The Blueprint sees one the major constraints to broadband as the high level of sector specific taxation. According to the Blueprint, high taxation leads to unaffordable broadband services. One of the targets for the Blueprint is to review taxation policy for the digital economy and specifically to “be neutral with regard to different sectors of the economy”. The National Broadband Strategy (2018-2023) also argues that taxation is too high. It sees the reduction of taxes as a priority. The Strategy points to the role of tax incentives to increase investment by the private sector. Projected investment requirements for the sector are Ksh 111 Billion (USD 1 billion) by 2023.
On the other side, The Finance Act of 2021 has doubled-down on high taxation for the ICT sector. The excise duty on telephone and data services was increased from 15% to 20%, effective July 1, 2021. Mobile money transaction fees remain in effect. A Digital Service Tax of 1.5% on gross revenues for non-resident companies is in effect. The GSMA estimates that Ksh 37 out of every Ksh 100 is paid in tax by mobile operators.
At issue is the balance between national revenues and ICT sector growth. Even though the Blueprint is supported by the President of Kenya and has the support of the National Treasury, its recommendations are ignored in favour of short term revenue collection. Enormous amounts of money and time are wasted on initiatives like the Blueprint when its recommendations are ignored.

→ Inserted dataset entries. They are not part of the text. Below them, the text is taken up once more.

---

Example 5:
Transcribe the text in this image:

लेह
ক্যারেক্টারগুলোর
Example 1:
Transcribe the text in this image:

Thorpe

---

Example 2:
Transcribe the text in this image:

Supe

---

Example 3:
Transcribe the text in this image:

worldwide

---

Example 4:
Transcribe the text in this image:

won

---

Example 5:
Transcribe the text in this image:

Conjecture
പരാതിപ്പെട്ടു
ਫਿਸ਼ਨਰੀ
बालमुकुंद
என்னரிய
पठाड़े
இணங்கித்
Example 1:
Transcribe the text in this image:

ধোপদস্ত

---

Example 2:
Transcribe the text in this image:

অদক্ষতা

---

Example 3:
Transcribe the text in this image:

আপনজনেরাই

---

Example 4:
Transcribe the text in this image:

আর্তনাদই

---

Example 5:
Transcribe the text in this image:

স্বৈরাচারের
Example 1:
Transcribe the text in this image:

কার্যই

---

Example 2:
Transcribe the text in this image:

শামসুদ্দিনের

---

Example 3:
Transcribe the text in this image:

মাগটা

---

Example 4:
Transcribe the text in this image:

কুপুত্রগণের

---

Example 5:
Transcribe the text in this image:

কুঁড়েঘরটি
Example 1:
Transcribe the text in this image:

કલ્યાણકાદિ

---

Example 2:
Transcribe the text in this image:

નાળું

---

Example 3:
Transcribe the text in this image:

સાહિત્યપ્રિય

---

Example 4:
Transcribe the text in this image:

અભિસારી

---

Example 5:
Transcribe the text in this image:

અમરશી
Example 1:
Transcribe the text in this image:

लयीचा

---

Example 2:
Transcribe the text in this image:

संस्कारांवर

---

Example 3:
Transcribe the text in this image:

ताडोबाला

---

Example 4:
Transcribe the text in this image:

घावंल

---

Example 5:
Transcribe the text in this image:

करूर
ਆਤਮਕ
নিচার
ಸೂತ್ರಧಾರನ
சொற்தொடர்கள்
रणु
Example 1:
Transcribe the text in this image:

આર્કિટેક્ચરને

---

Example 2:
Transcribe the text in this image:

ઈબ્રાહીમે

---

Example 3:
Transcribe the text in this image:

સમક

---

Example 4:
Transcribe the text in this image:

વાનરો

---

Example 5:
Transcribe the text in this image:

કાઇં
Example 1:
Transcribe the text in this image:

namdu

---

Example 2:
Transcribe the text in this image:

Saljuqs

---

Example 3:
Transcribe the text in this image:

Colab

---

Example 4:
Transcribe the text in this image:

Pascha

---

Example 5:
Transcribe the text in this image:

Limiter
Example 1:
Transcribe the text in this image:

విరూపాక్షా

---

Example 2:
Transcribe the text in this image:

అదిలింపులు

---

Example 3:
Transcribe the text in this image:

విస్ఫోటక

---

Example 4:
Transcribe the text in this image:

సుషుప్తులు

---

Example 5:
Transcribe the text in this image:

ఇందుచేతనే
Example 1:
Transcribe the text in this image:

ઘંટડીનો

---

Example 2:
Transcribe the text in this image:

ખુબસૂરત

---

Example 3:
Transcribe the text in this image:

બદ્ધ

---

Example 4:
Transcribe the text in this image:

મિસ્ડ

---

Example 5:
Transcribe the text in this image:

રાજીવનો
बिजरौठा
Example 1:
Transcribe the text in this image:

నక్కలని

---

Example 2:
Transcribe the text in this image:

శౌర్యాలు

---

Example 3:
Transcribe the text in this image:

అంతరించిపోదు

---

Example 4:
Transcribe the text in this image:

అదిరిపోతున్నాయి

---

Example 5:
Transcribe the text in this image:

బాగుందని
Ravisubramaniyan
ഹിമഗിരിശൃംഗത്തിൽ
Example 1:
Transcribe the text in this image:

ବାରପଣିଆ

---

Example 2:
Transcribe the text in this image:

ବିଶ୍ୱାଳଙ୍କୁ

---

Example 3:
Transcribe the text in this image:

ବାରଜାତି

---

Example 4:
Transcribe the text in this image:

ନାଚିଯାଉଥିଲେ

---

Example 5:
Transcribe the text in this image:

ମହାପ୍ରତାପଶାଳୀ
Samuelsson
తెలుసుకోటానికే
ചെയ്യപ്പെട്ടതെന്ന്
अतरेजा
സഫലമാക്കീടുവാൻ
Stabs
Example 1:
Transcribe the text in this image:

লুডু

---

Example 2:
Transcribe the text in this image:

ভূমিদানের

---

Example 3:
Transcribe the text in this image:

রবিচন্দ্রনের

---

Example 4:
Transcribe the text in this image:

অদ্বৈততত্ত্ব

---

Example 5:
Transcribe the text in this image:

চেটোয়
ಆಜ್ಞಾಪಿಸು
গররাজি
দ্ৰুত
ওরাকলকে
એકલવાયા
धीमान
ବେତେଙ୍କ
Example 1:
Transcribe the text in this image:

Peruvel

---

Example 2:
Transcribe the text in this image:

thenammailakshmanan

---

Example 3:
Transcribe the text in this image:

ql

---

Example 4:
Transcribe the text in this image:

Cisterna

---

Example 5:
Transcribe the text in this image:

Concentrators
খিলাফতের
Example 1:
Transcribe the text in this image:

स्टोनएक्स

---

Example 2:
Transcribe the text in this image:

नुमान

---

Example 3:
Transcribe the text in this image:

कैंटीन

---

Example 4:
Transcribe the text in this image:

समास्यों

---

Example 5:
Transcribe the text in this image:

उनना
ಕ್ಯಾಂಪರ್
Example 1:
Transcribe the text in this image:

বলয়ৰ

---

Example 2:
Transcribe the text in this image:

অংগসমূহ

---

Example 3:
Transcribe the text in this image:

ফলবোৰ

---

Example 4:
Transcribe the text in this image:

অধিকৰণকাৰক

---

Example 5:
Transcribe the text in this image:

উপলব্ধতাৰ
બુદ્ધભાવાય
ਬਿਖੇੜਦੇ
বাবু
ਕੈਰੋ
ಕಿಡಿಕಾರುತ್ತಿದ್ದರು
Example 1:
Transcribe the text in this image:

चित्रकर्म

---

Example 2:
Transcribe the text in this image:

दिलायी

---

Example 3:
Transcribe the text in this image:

From an investment perspective, the inability of government to coordinate its response increases the sector’s risk profile and means that investors require a higher return. More importantly, it is unlikely that Kenya will achieve its targets – and specifically its investment requirements – given its preference for short-term revenue collection at the expense of a medium to long term approach.
Other weekly news from around Africa
- South Africa: ICASA has finally realized that removing temporary spectrum was crazy and has given temporary licenses to all operators until June 2022. Hopefully, the spectrum auctions will be held as scheduled in March 2022, but the inability to do this after 16 years, means this has to be unlikely.
- Zanzibar: World Mobile has launched solar power aerostatics balloons as base stations over Zanzibar. After Google’s Project Loon’s demise because of an unsustainable business model, it will be fascinating to see if World Mobile has addressed these issues.
- EU: The European Union has scrapped its digital tax in favour of the OECD’s Inclusive Framework.
- Rwanda: The World Bank has loaned Rwanda USD 100 million to expand digital access and specifically providing 250,000 households with financing options to get lower cost devices and supporting a digital ID platform.
- Nigeria: Three telecom companies have qualified for the 3.5GHz spectrum auctions to be held on the 13th of December 2021. What a dramatic contrast between South Africa and Nigeria on spectrum.